* _The task_: Leave the pictures out and restate each entry below word for word.

────

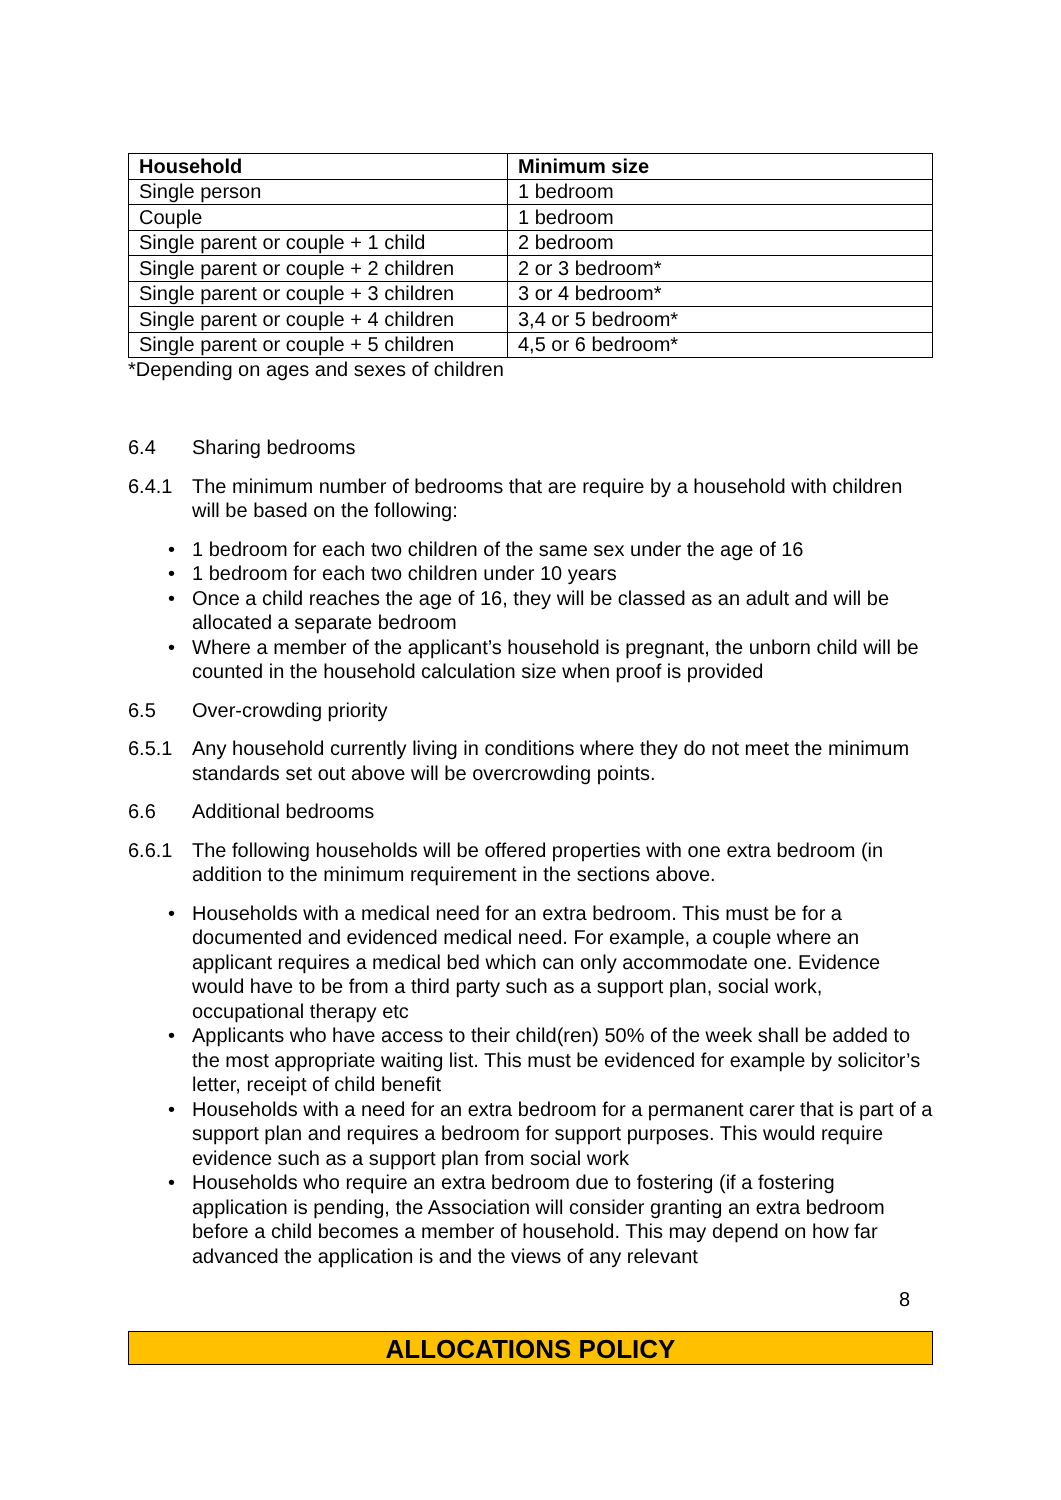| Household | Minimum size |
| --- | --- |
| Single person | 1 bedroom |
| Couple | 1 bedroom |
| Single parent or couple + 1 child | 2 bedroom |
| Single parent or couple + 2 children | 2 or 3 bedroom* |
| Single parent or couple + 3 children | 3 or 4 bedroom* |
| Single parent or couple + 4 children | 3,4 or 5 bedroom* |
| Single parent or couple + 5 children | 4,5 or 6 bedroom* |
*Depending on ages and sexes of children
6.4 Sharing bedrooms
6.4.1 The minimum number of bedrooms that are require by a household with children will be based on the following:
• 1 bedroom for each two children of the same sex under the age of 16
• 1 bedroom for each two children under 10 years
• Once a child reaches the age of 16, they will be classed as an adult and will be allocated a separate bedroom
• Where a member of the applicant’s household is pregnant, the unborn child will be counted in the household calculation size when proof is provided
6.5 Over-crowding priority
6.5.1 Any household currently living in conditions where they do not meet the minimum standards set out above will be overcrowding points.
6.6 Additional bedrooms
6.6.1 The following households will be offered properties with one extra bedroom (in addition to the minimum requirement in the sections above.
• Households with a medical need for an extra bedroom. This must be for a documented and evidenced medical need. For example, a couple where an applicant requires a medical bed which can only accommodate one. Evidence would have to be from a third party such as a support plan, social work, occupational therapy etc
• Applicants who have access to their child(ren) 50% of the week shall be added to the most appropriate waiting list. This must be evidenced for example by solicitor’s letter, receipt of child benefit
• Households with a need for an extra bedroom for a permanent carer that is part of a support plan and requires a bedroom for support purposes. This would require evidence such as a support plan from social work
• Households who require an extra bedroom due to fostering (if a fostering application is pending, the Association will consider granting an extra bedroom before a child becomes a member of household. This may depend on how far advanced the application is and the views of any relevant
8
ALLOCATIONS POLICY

────

* _Answer space_:
| Household | Minimum size |
| --- | --- |
| Single person | 1 bedroom |
| Couple | 1 bedroom |
| Single parent or couple + 1 child | 2 bedroom |
| Single parent or couple + 2 children | 2 or 3 bedroom* |
| Single parent or couple + 3 children | 3 or 4 bedroom* |
| Single parent or couple + 4 children | 3,4 or 5 bedroom* |
| Single parent or couple + 5 children | 4,5 or 6 bedroom* |
*Depending on ages and sexes of children
6.4 Sharing bedrooms
6.4.1 The minimum number of bedrooms that are require by a household with children will be based on the following:
• 1 bedroom for each two children of the same sex under the age of 16
• 1 bedroom for each two children under 10 years
• Once a child reaches the age of 16, they will be classed as an adult and will be allocated a separate bedroom
• Where a member of the applicant’s household is pregnant, the unborn child will be counted in the household calculation size when proof is provided
6.5 Over-crowding priority
6.5.1 Any household currently living in conditions where they do not meet the minimum standards set out above will be overcrowding points.
6.6 Additional bedrooms
6.6.1 The following households will be offered properties with one extra bedroom (in addition to the minimum requirement in the sections above.
• Households with a medical need for an extra bedroom. This must be for a documented and evidenced medical need. For example, a couple where an applicant requires a medical bed which can only accommodate one. Evidence would have to be from a third party such as a support plan, social work, occupational therapy etc
• Applicants who have access to their child(ren) 50% of the week shall be added to the most appropriate waiting list. This must be evidenced for example by solicitor’s letter, receipt of child benefit
• Households with a need for an extra bedroom for a permanent carer that is part of a support plan and requires a bedroom for support purposes. This would require evidence such as a support plan from social work
• Households who require an extra bedroom due to fostering (if a fostering application is pending, the Association will consider granting an extra bedroom before a child becomes a member of household. This may depend on how far advanced the application is and the views of any relevant
8
ALLOCATIONS POLICY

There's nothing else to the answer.